Washington’s right-to-counsel law alters the eviction process
It’s a Tuesday morning, and the eviction docket is full in Judge Michelle Szambelan’s courtroom.
The seats are packed with attorneys and defendants. Szambelan hears requests for continuances, and reports from attorneys that cases have been settled. When tenants appear on their own – as several did on this December morning – Szambelan asks them if they are represented by an attorney or want to be.
If renters tell the judge they want an attorney, she points out Delaney Jacobson.
“There’s a lady right behind you who can help,” she says.
And then, usually, the hearing is pushed back a couple of weeks, to give Jacobson – the community resource manager for a state-funded project to provide attorneys for tenants – time to connect the tenant with an attorney and prepare to represent them.
This is the state’s new right-to-counsel law in practice. The law, which took effect in 2021, was the first statewide measure in the country to guarantee a right to an attorney to a tenant facing eviction, if their income falls below 200% of the federal poverty line. That law has since provided hundreds of tenants with legal counsel, which has profoundly altered the process.
“Before, it was often just a landlord’s attorney, a judge and an unrepresented tenant,” said Renee Ballou, the Spokane County managing attorney for the King County Bar Association’s Housing Justice Project. “I think a lot of tenants were just kind of getting railroaded, to be honest.”
The KCBA project helps provide attorneys for tenants under a contract with the state Office for Civil Legal Aid. Jacobson also works for the program.
In 2022, OCLA provided attorneys for 455 tenants in Spokane County; through the end of September 2023, it provided 567 tenants with counsel – and they’re struggling to keep up in the face of skyrocketing eviction filings. The OCLA is asking the Legislature to increase its funding to hire an additional 10 attorneys.

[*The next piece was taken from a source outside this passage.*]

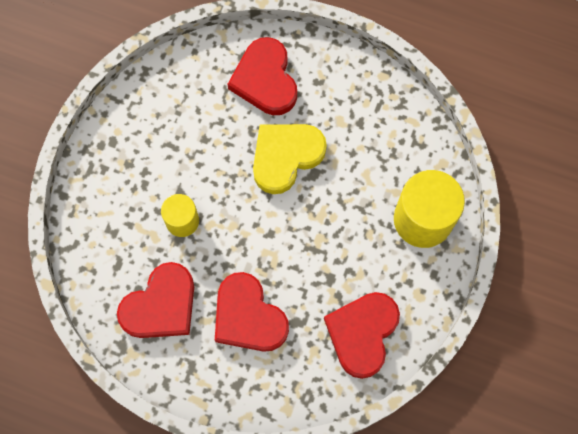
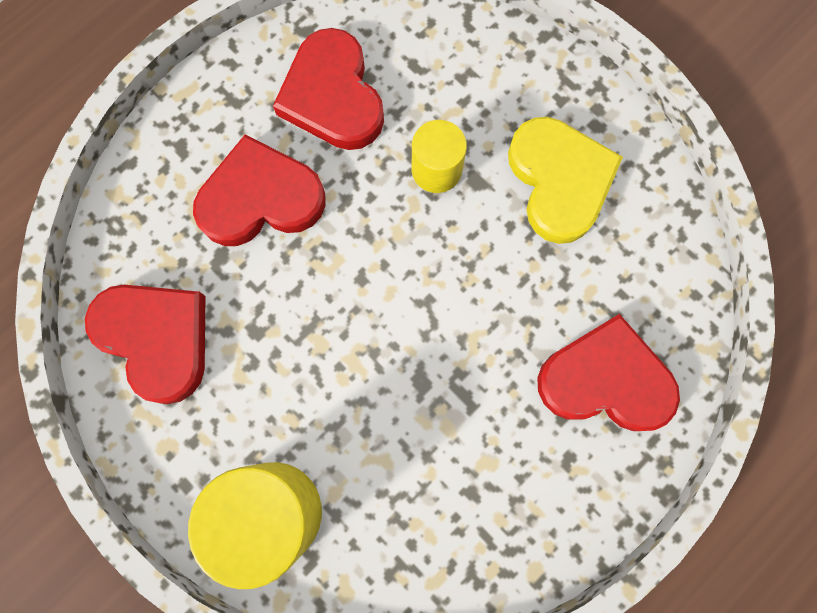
camera: 115 degrees right, 5 degrees up
(285, 156) = (467, 353): yellow heart -> yellow heart (559, 181)

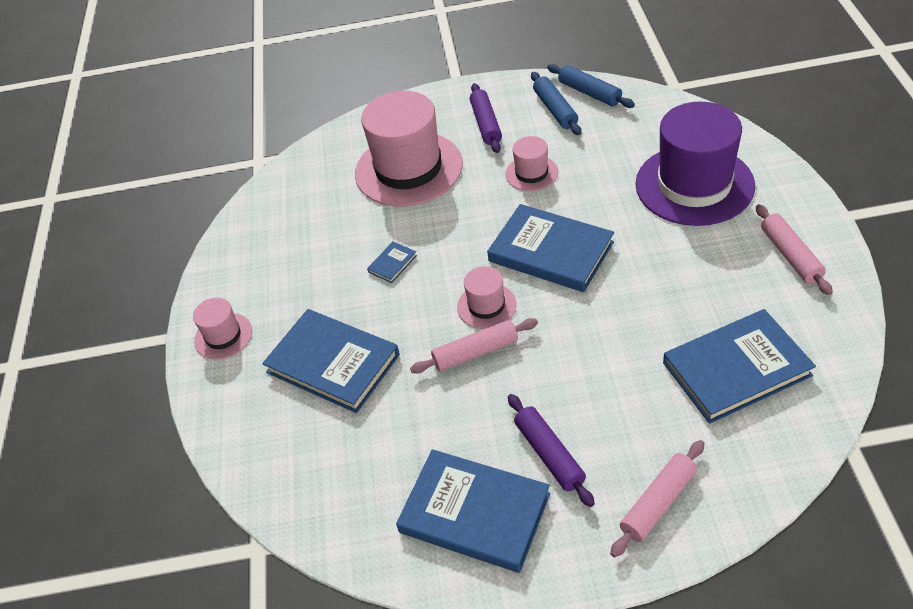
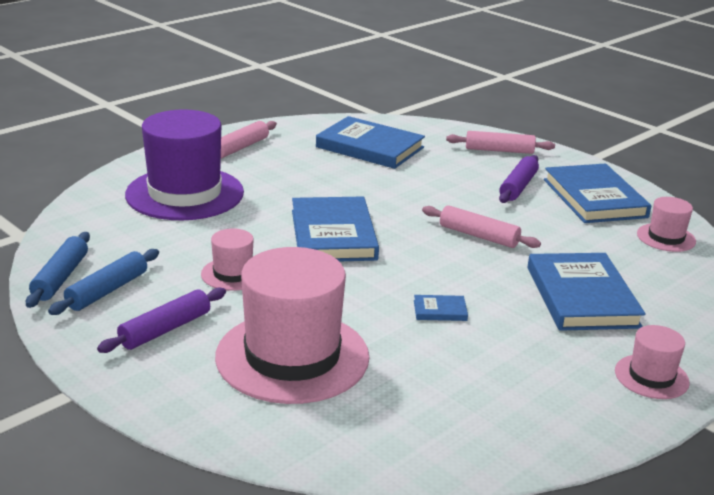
camera: 135 degrees left, 20 degrees down
(486, 306) = (427, 246): pink hat -> pink hat (666, 237)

An August report found that the program served more than 8,100 clients statewide during its first two years, and that it prevented final eviction orders in a majority of cases. Only 15% of the cases taken on by the program resulted in an eviction judgment.

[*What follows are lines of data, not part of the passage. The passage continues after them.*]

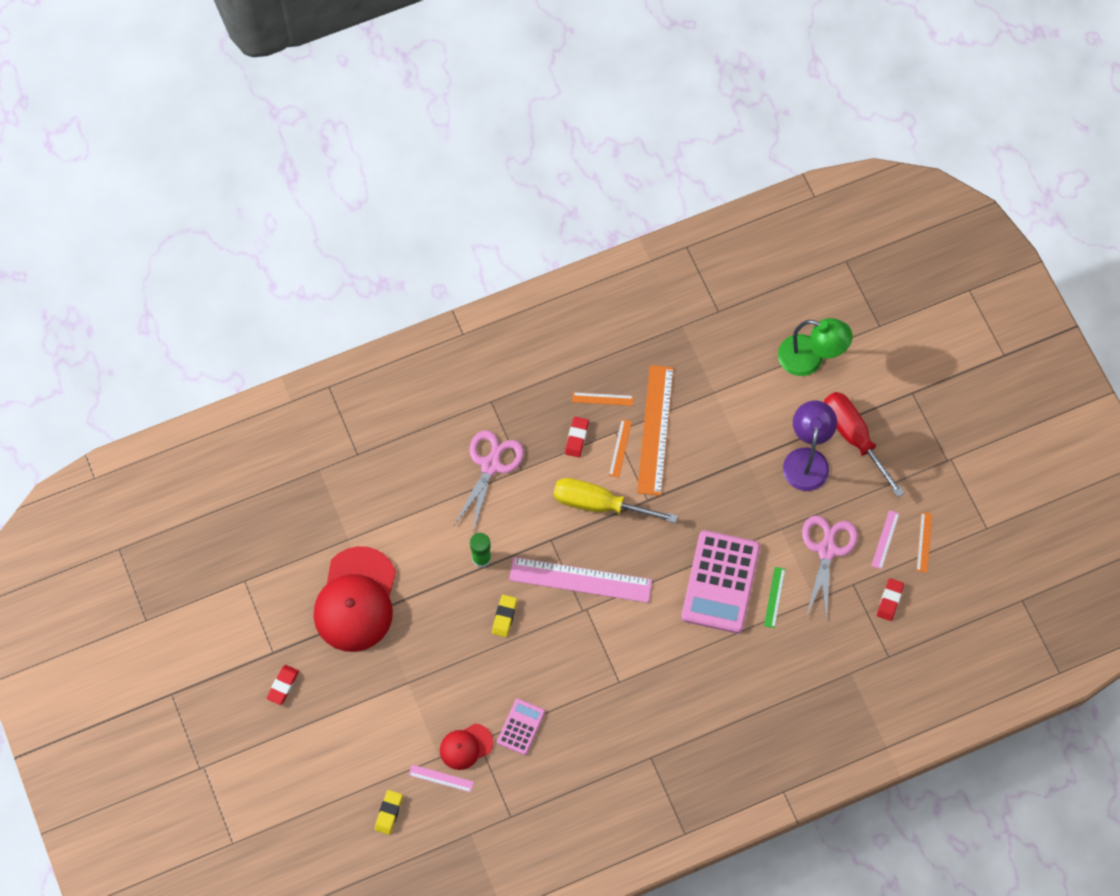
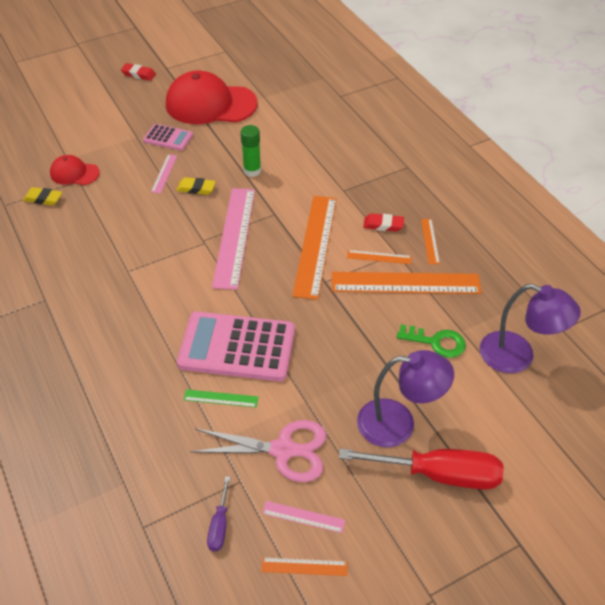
camera: 85 degrees right, 20 degrees down
(389, 813) = (23, 134): yellow eraser -> yellow eraser (43, 199)
(441, 778) = (47, 161): pink ruler -> pink ruler (164, 173)
(466, 746) = (74, 173): red cap -> red cap turned 45 degrees counterclockwise
(490, 465) = (344, 170): pink scissors -> none
(521, 727) = (88, 206): pink calculator -> pink calculator (168, 138)
(599, 504) = (315, 245): yellow screwdriver -> orange ruler
(726, 415) = (436, 342): none -> green key
(745, 354) = (518, 356): none -> purple lamp
(810, 359) = (531, 421): green lamp -> none
(854, 437) = (439, 474): red screwdriver -> red screwdriver turned 45 degrees clockwise
(889, 600) = (219, 525): red eraser -> purple screwdriver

More than 26% of cases were dismissed, 27% ended with a negotiated agreement for the tenant to move and 15% ended with a deal allowing the tenant to stay.

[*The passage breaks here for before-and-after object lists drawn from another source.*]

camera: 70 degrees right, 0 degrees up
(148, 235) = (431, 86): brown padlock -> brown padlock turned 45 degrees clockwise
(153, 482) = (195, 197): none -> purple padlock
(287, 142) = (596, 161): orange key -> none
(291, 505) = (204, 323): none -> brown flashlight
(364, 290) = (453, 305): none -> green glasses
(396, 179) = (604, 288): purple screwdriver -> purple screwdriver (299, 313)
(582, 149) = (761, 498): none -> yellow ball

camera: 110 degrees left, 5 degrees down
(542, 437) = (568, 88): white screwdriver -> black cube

Ali Kingston, the eviction defense program counsel in Spokane for the OCLA, said the number of evictions is stretching the program’s attorneys to the limit.
“These are numbers we haven’t seen before,” she said. “It strains the system everywhere.”
Landlords’ attorneys complain that the right-to-counsel law has made it too difficult and time-consuming to evict tenants. Eric Steven, an attorney who represents many landlords in Spokane, including those who provide federally subsidized housing for low-income people, said that the tenants’ attorneys often seek to drag cases out rather than reach an accommodation with the landlord to resolve the matter more quickly or to find services for the tenant.
One of his clients is Catholic Charities, which operates permanent supportive housing projects for people downtown. Rob McCann, the nonprofit’s CEO, said that while his organization supports protections for tenants against unscrupulous landlords, the changes in the eviction process – and specifically the longer time frame for evicting a tenant who is committing crimes or creating a danger to themselves or others – has been driving up its legal costs significantly and made it hard to protect the majority of tenants when a bad one presents an ongoing danger.
“This is probably the top issue in our organization in the past year and a half,” he said.
Jacobson said it’s true that giving tenants “meaningful representation” may make the cases take longer. But without a lawyer, tenants face a distinct disadvantage in the legal system.
The tensions over the pace of the process were evident in Szambelan’s courtroom, as cases were postponed repeatedly in order for Jacobson to screen clients for the possible assignment of an attorney.
“I get it – I get the frustration,” Szambelan said as she granted another continuance. “But he is entitled to a lawyer.”